=== DATA RECORDS ===

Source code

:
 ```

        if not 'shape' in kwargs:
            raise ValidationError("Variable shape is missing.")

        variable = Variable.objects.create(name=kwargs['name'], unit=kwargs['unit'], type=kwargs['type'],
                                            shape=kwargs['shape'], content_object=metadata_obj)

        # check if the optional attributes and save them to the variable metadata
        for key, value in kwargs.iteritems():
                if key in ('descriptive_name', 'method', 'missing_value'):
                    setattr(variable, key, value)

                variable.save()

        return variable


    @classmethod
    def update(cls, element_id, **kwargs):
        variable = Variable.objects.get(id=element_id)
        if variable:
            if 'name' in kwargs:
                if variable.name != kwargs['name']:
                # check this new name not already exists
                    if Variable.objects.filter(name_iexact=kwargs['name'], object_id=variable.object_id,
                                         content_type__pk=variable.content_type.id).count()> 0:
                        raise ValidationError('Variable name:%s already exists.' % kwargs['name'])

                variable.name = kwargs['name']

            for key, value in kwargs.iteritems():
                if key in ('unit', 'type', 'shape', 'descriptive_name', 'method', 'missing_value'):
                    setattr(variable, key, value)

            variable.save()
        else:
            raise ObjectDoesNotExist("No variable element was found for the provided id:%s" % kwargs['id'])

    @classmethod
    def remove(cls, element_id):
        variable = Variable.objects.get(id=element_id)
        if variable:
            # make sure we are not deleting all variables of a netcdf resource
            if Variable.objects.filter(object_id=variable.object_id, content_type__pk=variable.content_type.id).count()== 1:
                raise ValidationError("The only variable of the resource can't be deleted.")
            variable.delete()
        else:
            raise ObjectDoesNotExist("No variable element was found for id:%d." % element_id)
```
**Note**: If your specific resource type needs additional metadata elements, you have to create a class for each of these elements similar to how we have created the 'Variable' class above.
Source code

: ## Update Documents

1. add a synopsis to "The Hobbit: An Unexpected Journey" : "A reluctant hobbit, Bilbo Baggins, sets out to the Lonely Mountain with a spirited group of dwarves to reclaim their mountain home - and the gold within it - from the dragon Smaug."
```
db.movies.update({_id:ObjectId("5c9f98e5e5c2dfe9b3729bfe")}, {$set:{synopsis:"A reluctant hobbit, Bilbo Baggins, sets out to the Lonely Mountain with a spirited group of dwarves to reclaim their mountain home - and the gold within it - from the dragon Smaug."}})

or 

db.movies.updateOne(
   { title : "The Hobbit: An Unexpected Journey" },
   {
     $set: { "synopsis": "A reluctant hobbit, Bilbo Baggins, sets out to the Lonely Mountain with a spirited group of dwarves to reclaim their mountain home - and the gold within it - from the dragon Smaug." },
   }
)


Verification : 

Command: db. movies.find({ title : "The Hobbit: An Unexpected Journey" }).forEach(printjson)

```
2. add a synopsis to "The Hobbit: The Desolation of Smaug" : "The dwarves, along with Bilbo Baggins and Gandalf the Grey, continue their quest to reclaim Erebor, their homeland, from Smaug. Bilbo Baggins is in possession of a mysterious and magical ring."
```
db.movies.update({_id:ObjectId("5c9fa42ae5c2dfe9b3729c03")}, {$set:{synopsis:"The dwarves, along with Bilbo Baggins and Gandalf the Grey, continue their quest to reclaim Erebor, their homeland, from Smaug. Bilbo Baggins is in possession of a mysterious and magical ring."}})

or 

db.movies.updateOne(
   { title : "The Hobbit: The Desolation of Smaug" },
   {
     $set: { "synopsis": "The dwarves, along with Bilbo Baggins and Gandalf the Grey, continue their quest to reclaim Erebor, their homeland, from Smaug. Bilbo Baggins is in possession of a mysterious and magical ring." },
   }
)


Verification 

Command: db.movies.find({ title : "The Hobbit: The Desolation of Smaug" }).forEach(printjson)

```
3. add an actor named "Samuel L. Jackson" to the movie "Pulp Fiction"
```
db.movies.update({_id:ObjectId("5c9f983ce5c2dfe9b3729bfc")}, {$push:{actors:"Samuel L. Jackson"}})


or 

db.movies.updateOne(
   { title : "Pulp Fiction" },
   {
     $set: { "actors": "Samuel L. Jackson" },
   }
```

===

§ WHAT IS REQUIRED
From the listing, tally every line with the word "iteritems" in it and give only the tally.

§ WRITTEN SOLUTION
2